I think you can be together in a Susan-Sarandon-Tim-Robbins kind of way for a long time, forever even. Haven't gay people always done this anyway? I like that they choose each other every day. I like that so many people wish them well even though they have never been legally married. I like that they hold out for love, for outsiderness, for freedom and flexibility. I like that they eschew a certain kind of heterosexual privilege, even though they mostly get it anyway. I like that there are models out there of lovers who make something strong together without the state's blessing, models that help all of us who want to be in a couple imagine something strong and healthy that can be made with another person. I imagine them holding up their own tent without the blessing of a rabbi, or a JP. Their hair is always tousled and they look casual and fabulous together.
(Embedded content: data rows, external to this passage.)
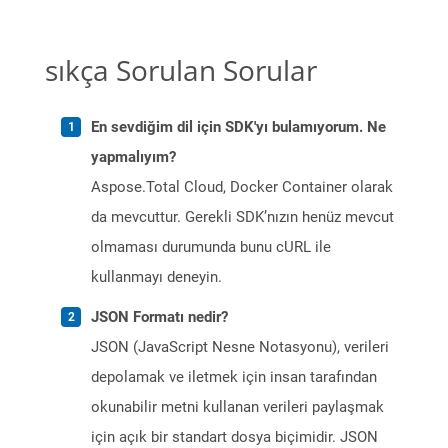
sıkça Sorulan Sorular
En sevdiğim dil için SDK'yı bulamıyorum. Ne
yapmalıyım?
Aspose.Total Cloud, Docker Container olarak
da mevcuttur. Gerekli SDK’nızın henüz mevcut
olmaması durumunda bunu cURL ile
kullanmayı deneyin.
JSON Formatı nedir?
JSON (JavaScript Nesne Notasyonu), verileri
depolamak ve iletmek için insan tarafından
okunabilir metni kullanan verileri paylaşmak
için açık bir standart dosya biçimidir. JSON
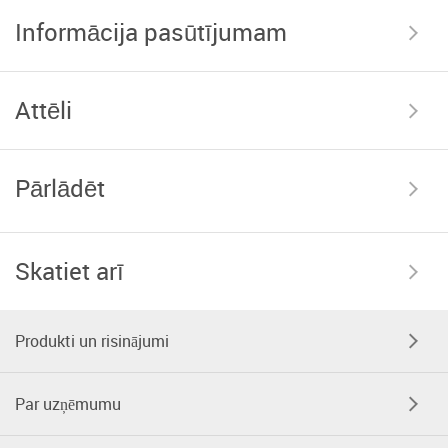
Informācija pasūtījumam
Attēli
Pārlādēt
Skatiet arī
Produkti un risinājumi
Par uzņēmumu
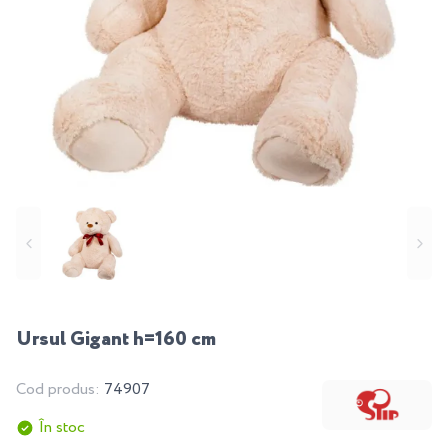
Ursul Gigant h=160 cm
Cod produs:
74907
În stoc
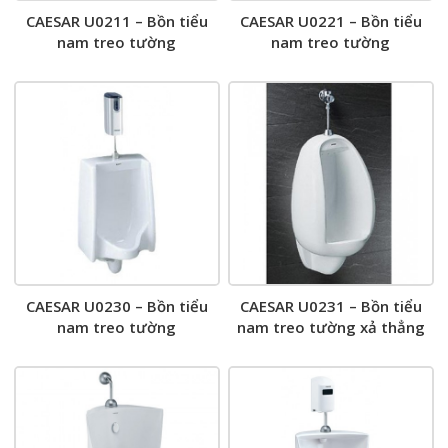
CAESAR U0211 – Bồn tiểu
CAESAR U0221 – Bồn tiểu
nam treo tường
nam treo tường
CAESAR U0230 – Bồn tiểu
CAESAR U0231 – Bồn tiểu
nam treo tường
nam treo tường xả thẳng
But I also imagine a wedding that is ours, a honeymoon we go on together, bringing our disparate friends and family together at a big party for us, for love, for believing in dreams and living in dreams that nourish us whether or not they come true. I imagine the celebration of happiness, of daring to hope in a public way that love can last. I imagine my father and aunt and my parents' friends who live nearby and who I grew up with shyly, awkwardly wishing me well, understanding that while I have made my life mean something on my terms, my meaning also resonates in ways they can recognize with the responsibilities and choices they have shouldered and made. I imagine a reception in the horse field at my childhood home, and I picture myself tripping across the gravel road a few short yards to my mother's grave nearby to bring her a glass of champagne. I imagine shedding a few tears that my mother and my lover never met. I imagine in this moment remembering the loves I have had, the life I have lived until now. I imagine feeling suddenly happy for even the heartbreaks and setbacks that have brought me to this place in my life, this milestone, this happiness. I can see the blue twilight, the white tent with light and music spilling out into the August night, the flushed faces of partygoers enjoying the open bar. I look around at my family and feel supremely old, and as young as someone still in high school. I look down at my lover, and she is laughing in my arms, and we are dancing to a song that suddenly seems perfect, both wishing that this night could last forever.